— Do this —
Can you recast every line of the items below as a Markdown table with the columns "No." and "Entry", numbering the rows and skipping blank lines? Leave the pictures out of the table.

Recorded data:
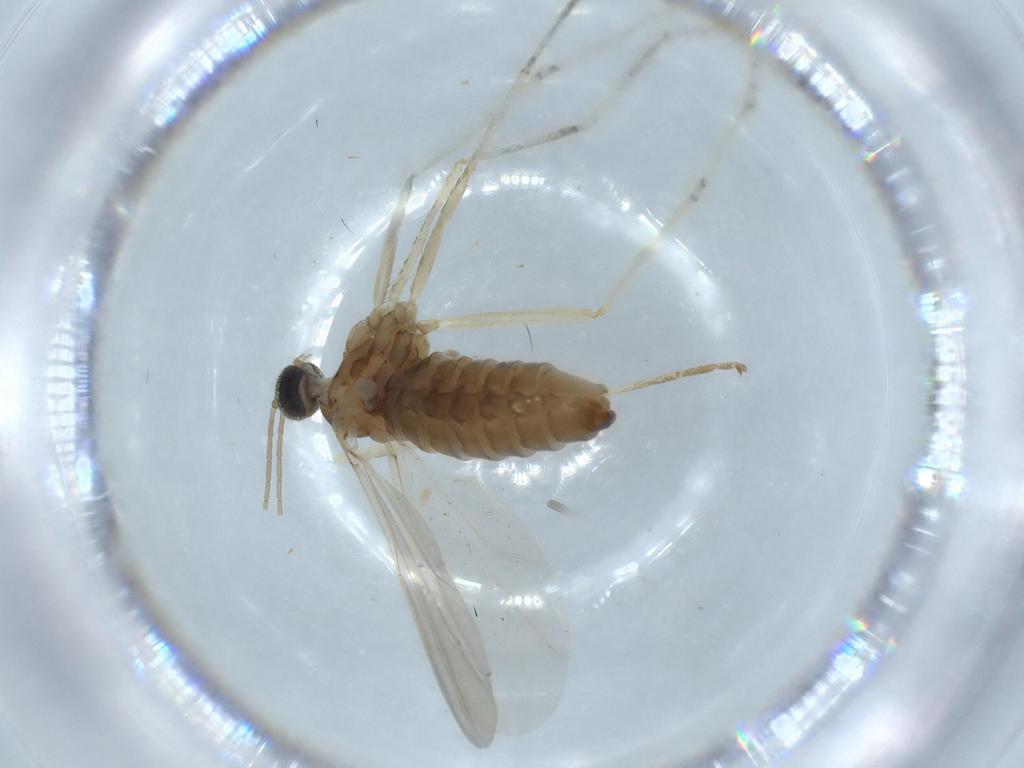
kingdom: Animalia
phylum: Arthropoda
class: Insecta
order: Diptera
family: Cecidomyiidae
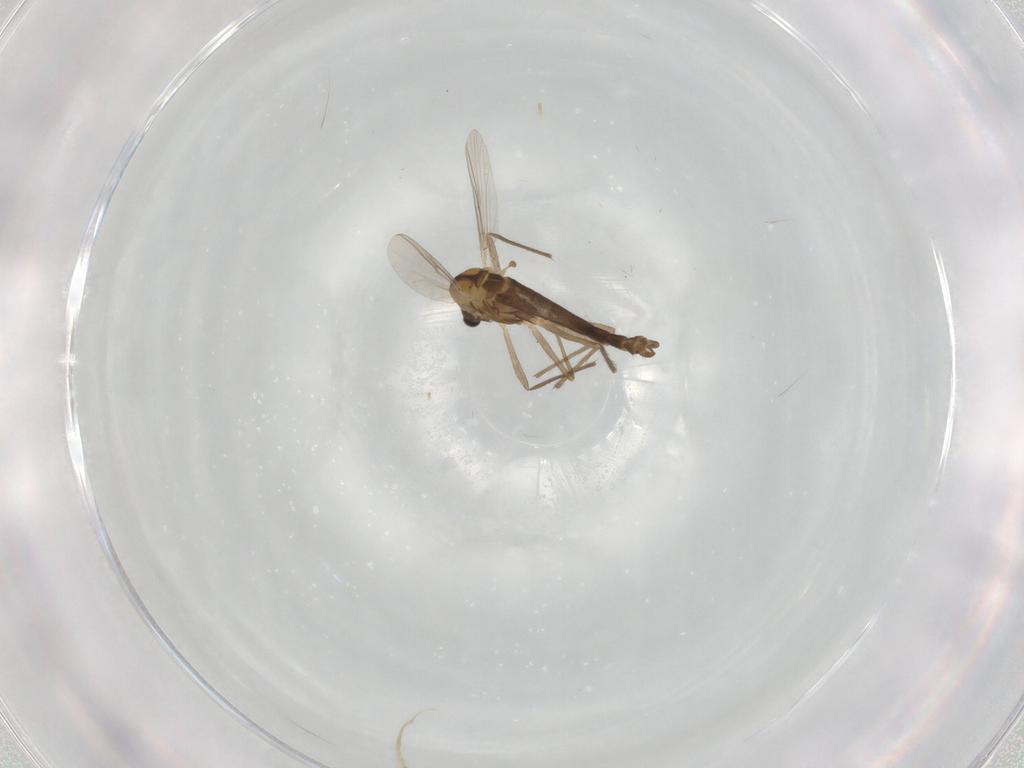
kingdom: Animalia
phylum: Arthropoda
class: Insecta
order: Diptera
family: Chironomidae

— Exercise response —
| No. | Entry |
|---|---|
| 1 | kingdom: Animalia |
| 2 | phylum: Arthropoda |
| 3 | class: Insecta |
| 4 | order: Diptera |
| 5 | family: Cecidomyiidae |
| 6 | kingdom: Animalia |
| 7 | phylum: Arthropoda |
| 8 | class: Insecta |
| 9 | order: Diptera |
| 10 | family: Chironomidae |